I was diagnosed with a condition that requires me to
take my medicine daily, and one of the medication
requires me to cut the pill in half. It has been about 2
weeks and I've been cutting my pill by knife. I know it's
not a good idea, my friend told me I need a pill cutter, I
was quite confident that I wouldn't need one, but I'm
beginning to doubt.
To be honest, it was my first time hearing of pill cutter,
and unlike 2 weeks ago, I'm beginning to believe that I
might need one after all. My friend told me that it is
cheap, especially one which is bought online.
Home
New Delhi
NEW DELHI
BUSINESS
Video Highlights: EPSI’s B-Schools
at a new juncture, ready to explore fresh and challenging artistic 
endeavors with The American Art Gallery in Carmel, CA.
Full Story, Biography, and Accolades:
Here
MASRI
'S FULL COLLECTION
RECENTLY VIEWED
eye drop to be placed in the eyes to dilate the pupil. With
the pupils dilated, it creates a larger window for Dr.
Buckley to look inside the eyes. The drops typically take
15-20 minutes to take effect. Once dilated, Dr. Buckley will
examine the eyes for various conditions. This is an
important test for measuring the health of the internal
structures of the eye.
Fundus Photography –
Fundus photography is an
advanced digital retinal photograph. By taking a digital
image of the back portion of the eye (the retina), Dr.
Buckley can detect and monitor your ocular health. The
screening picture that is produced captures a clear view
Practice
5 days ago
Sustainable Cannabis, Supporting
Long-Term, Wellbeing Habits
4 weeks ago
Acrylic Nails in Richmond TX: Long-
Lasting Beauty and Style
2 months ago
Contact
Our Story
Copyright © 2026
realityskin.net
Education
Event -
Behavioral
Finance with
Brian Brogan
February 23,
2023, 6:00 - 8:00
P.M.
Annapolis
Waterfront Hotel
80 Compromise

* * *

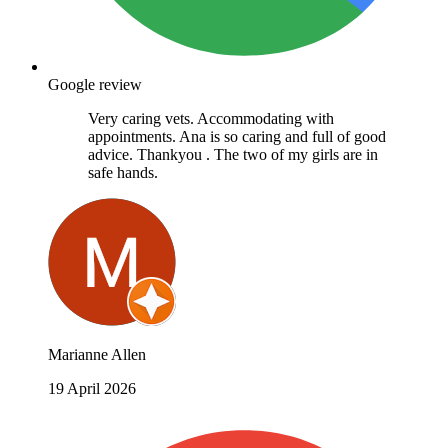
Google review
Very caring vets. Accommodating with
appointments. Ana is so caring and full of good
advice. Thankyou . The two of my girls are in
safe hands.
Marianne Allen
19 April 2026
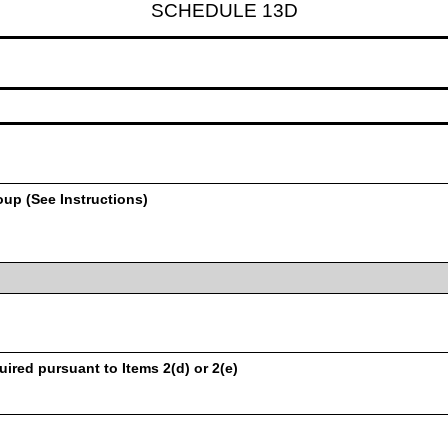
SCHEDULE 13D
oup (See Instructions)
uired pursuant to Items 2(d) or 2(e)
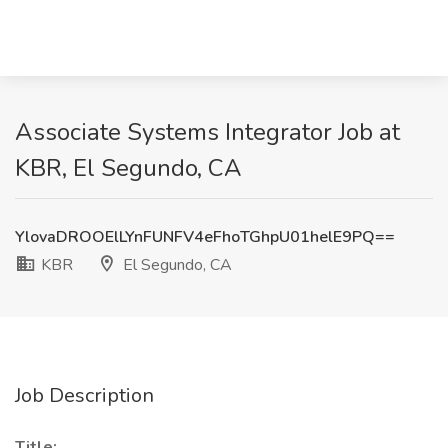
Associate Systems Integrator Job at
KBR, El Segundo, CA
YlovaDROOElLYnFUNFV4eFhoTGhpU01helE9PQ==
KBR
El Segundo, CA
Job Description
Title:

_Task to complete_. Going through the entries above, count the lines that have the word "take" and state that count alone.

_Solution below_. 3